La disposición al entusiasmo frente a las más crueles adversidades de un grupo de mujeres y de hombres, de profesores públicos, para que la formación de los que más lo necesitan siga adelante puede llegar a mitigar o borrar durante unas horas el ruido interminable de la metralla y el estruendo de los motores de los aviones que siembran a su paso el odio, la injusticia, el crimen y el terror. En el Madrid de la necia carnicería de la guerra española, durante el asedio asfixiante de los bombarderos fascistas sobre la ciudad, un público sofocado y hambriento, aunque animoso frente a la pura inclinación de la persistencia de la cultura, seguía llenando los teatros y los cines. Entonces, cuando terminaban las actuaciones y las películas, al caer la noche, los artilleros asesinos arreciaban sus misiles sobre las calles del centro con puntualidad y precisión tiránicas, porque las aceras, que unos minutos antes habían estado vacías por el encuentro cotidiano del público con una cultura inasequible a la destrucción, ahora se poblaban de gente y era más fácil lograr una multitudinaria matanza. De pronto, el Madrid de entonces tiene mucho que ver con el Yemen de ahora, y aunque hay un margen temporal entre ambos asedios de más de 80 años, el hilo conductor que sin embargo los asocia es la poderosa y sagrada herramienta de la cultura, que disipa obstinadamente el sufrimiento y la guerra: una película visionada en los peores momentos del asedio madrileño tiene la misma capacidad de rechazo simbólico de la aniquilación que una profesora dando clases sin cobrar para que los niños sin porvenir ni esperanzas de un país asolado consigan tener la educación que merecen.
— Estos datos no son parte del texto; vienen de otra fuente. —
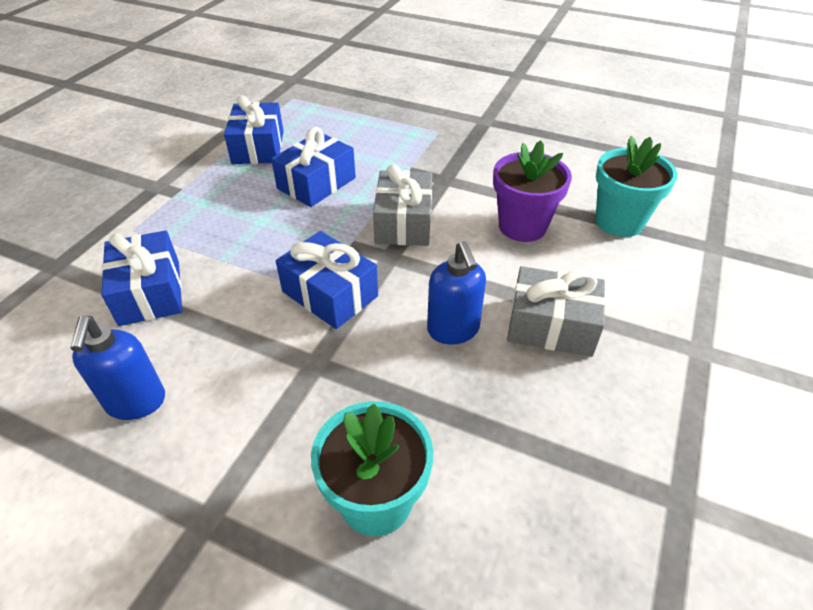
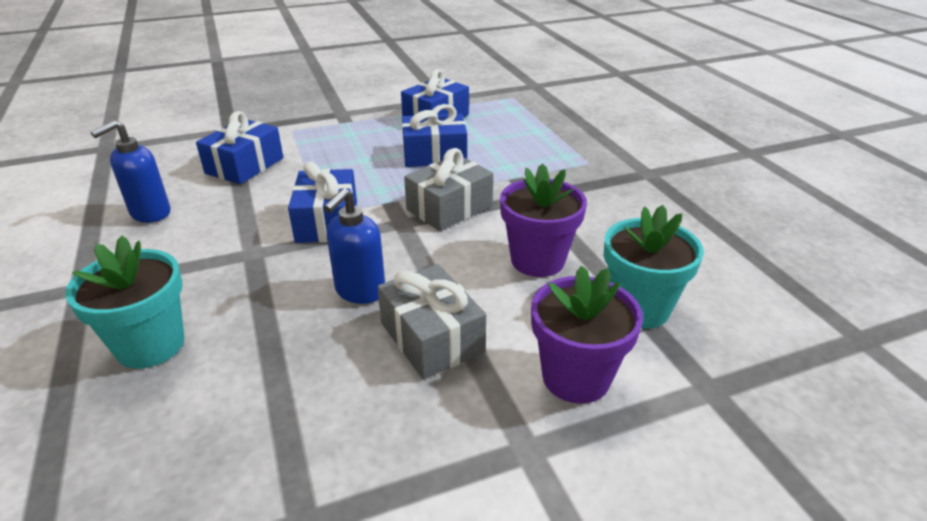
camera: 45 degrees right, 10 degrees down
(656, 289) = (576, 377): none -> purple flower pot

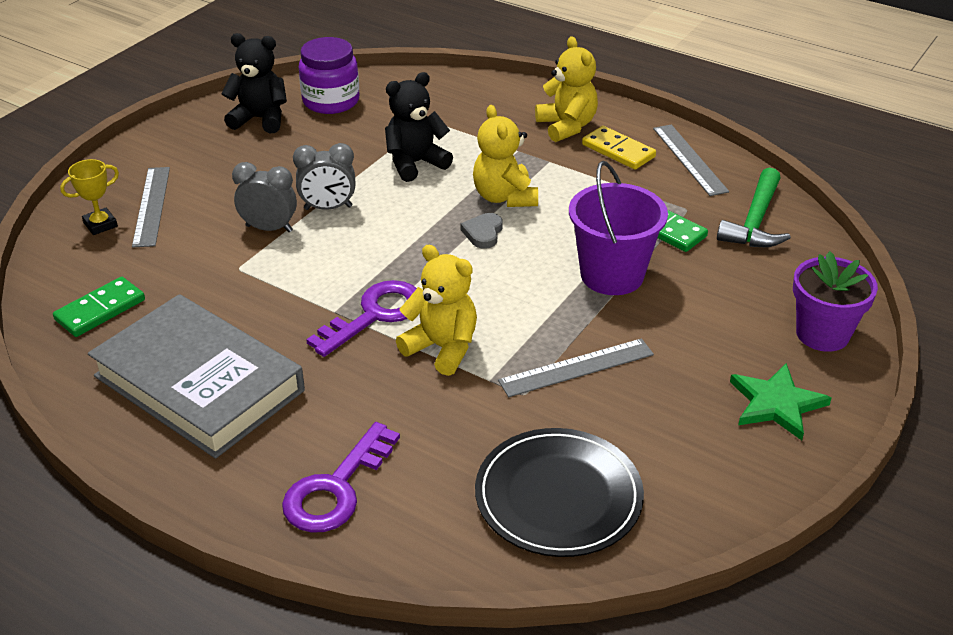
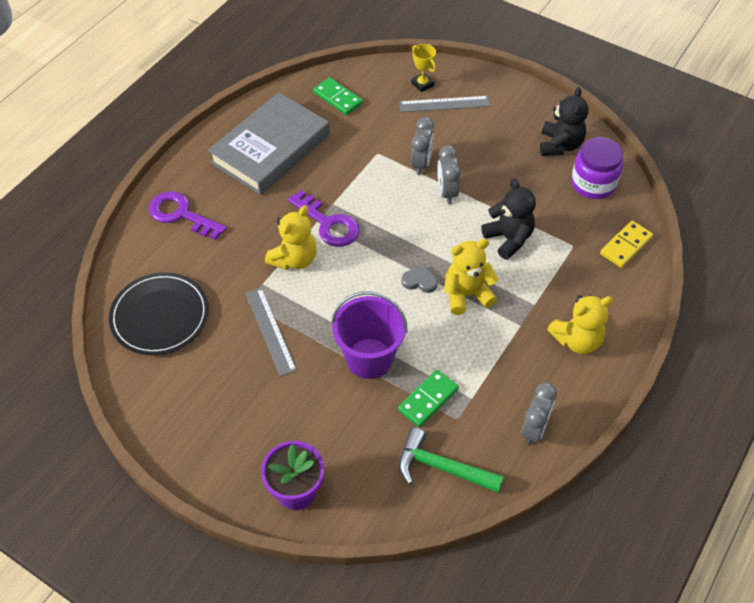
camera: 90 degrees right, 15 degrees up
(618, 151) = (542, 376): yellow domino -> yellow domino (626, 246)
(689, 159) = (534, 429): grey ruler -> grey clock
(776, 404) = (224, 446): green star -> none

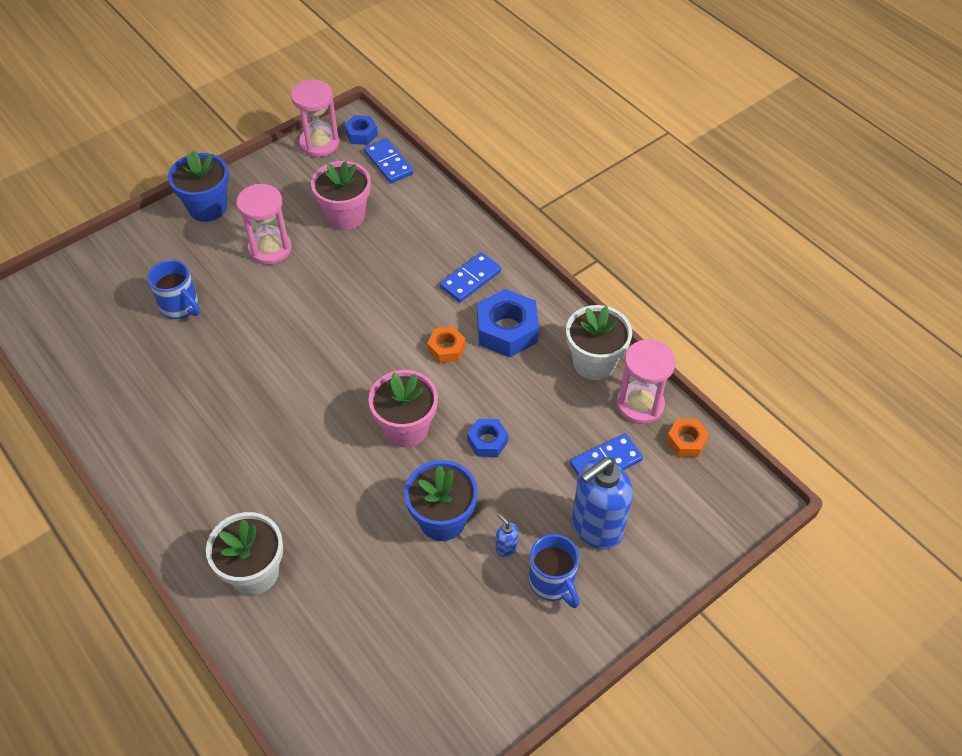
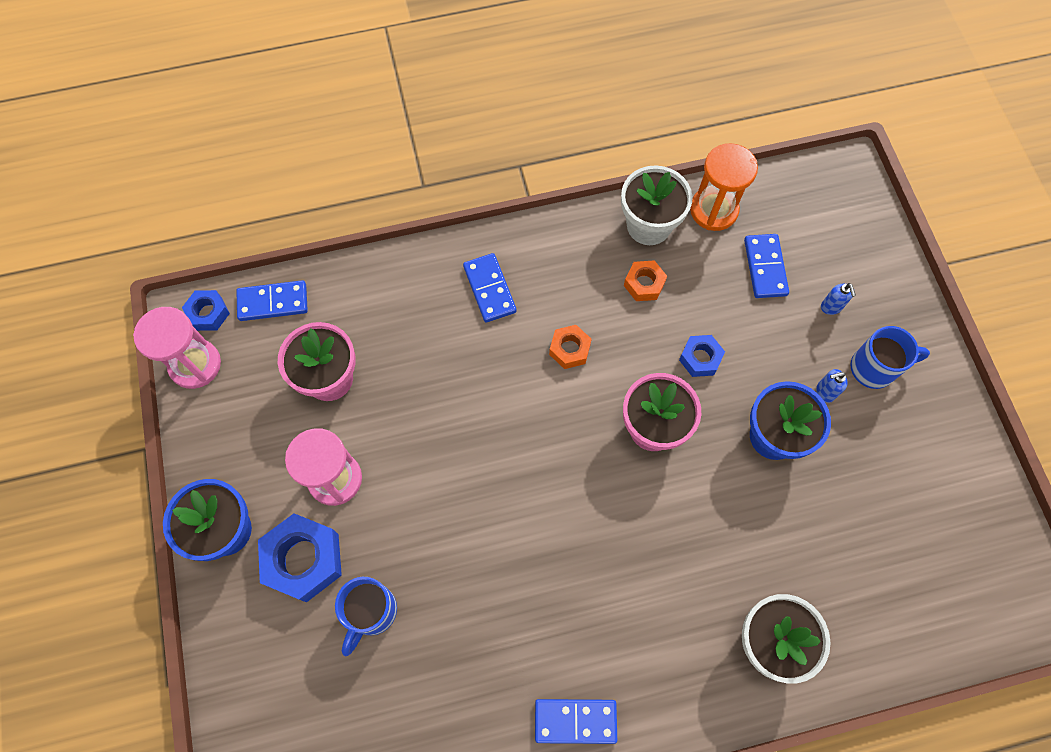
camera: 65 degrees left, 15 degrees up
(143, 458) = (575, 721): none -> blue domino
(180, 307) = (371, 612): blue mug -> blue mug turned 135 degrees clockwise
(507, 330) = (573, 283): blue nut -> blue nut (304, 560)
(596, 527) = (831, 307): blue soap dispenser -> blue soap dispenser, size x0.40
(640, 404) = (713, 210): pink hourglass -> orange hourglass
(686, 441) = (769, 193): orange nut -> orange nut (644, 284)

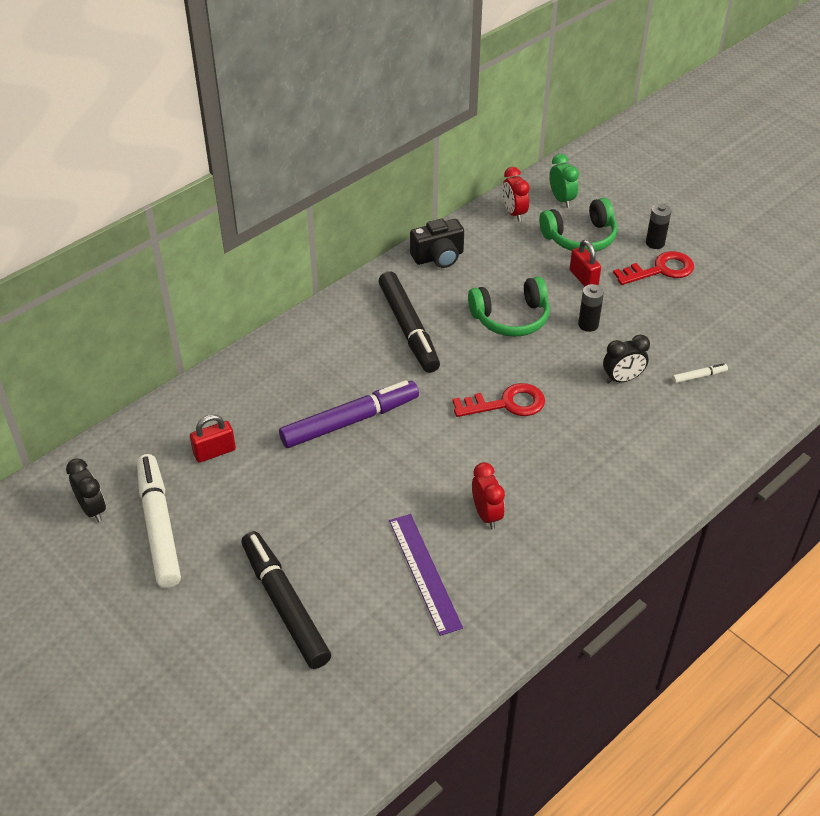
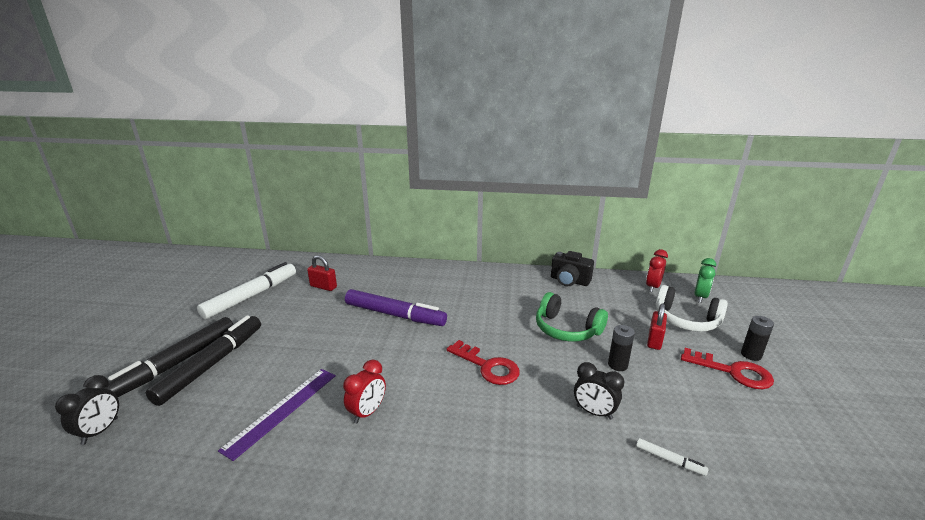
camera: 50 degrees right, 20 degrees down
(92, 509) = (250, 275): black clock -> black clock (100, 431)
(408, 328) = (497, 298): black marker -> black marker (176, 363)
(580, 237) = (686, 320): green headphones -> white headphones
Ahmed, uno de los niños que acuden a clase, ciego de nacimiento, explica a una periodista el día a día de la escuela, y mientras habla restallan a lo lejos, como fuegos artificiales, repitiéndose cada segundo, caídas indiscutibles de proyectiles en algún lugar no a muchos kilómetros del aula. Cuando Ahmed escucha los estallidos se estremece, encoge los hombros e inclina entre ellos la cabeza con espasmos violentos, asustado, como si buscara un escondite imposible en un edificio sin paredes y sin techo, a plena luz del día. “Cuando escucho ese sonido, pienso que voy a morir”, dice, comprendiendo solo con sus oídos el horror cotidiano que nunca ha visto. Los pisos sucesivos de la escuela destruida tienen todo el sobrecogimiento melancólico de la decadencia y la destrucción. Ahora mismo, cada día, en el centro de una ciudad en ruinas de Yemen, o de quién sabe cuántas, hay varios cientos de supervivientes que vindican la tranquilidad escéptica de la enseñanza y la cultura frente al dogmatismo de la guerra, varios cientos de confinados, de fugitivos sin posibilidad siquiera de exilio, de muertos prematuros, de niños y niñas y hombres y mujeres que se sacuden y se mueren de miedo cada vez que irrumpe en el silencio monótono del paisaje el motor de un avión que podría depositar como si regara un incendio las toneladas de pólvora y metralla de una bomba.

“Y no hallé cosa en qué poner los ojos”, dice Quevedo, “que no fuesen recuerdo de la muerte”. Cuando uno ve las ruinas y los destrozos irreparables de Yemen no puede evitar que le persiga y se le introduzca en el interior con el sigilo de un animal salvaje el aturdimiento de todas las guerras que tienen lugar en el mundo, del horror que se ceba sobre Oriente Medio desde que a los comerciantes europeos y americanos se les despertó la necesidad o la codicia de la venta de armamento de destrucción masiva. Pero esa conciencia de la muerte y las bombas que lo aniquilan todo, lo mismo las construcciones comunes que las vidas individuales, también empuja a los supervivientes hacia una celebración apasionada de los placeres más simples e indudables de la vida. En Yemen no hay nada que no sea un recuerdo doloroso de la muerte, pero sí que hay un testimonio de rebeldía, de indocilidad contra ella: la vindicación del gusto y el privilegio cultural del aprendizaje en un aula pública, a pesar de los escombros.